WRITTEN REQUEST: Copy every line of the listing below word for word, but leave out the pictures.

· · ·

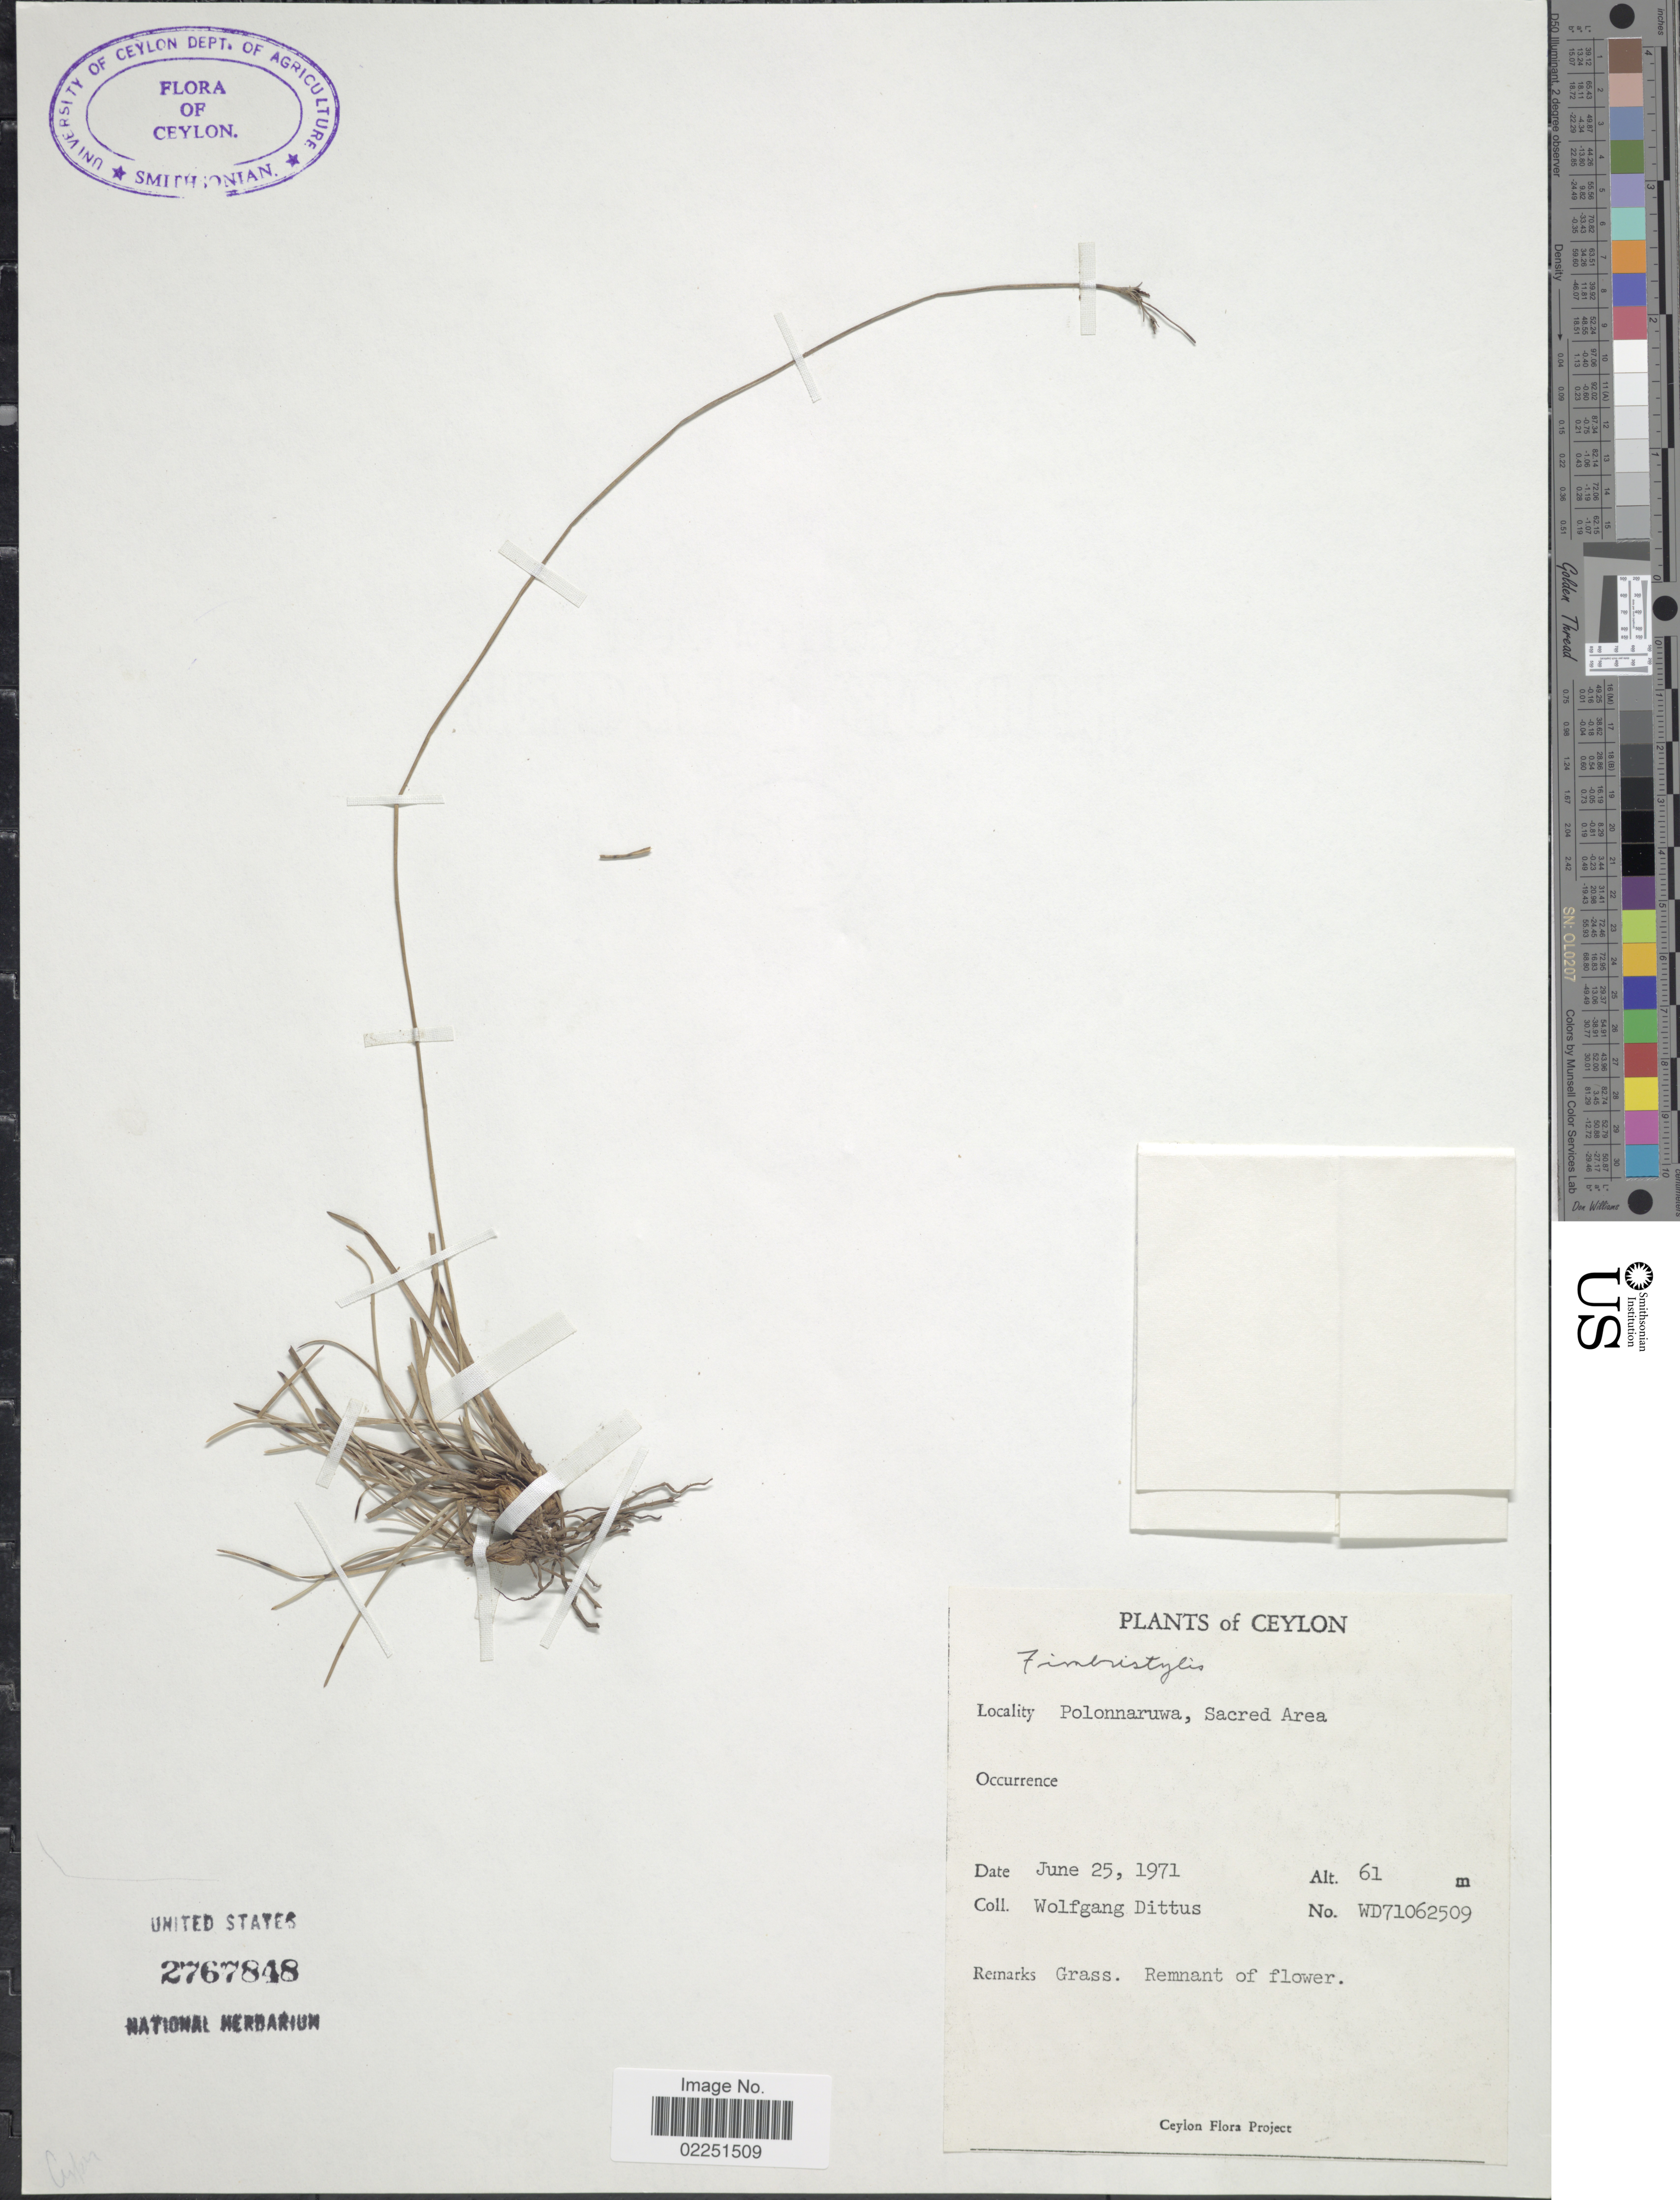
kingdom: Plantae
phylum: Tracheophyta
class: Liliopsida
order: Poales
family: Cyperaceae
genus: Fimbristylis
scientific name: Fimbristylis sp.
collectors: W. Dittus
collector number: WD71062509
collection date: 1971-06-25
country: Sri Lanka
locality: Ceylon. Polonnaruwa, Sacred Area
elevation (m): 61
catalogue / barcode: US 2767848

· · ·

EXERCISE SOLUTION:
kingdom: Plantae
phylum: Tracheophyta
class: Liliopsida
order: Poales
family: Cyperaceae
genus: Fimbristylis
scientific name: Fimbristylis sp.
collectors: W. Dittus
collector number: WD71062509
collection date: 1971-06-25
country: Sri Lanka
locality: Ceylon. Polonnaruwa, Sacred Area
elevation (m): 61
catalogue / barcode: US 2767848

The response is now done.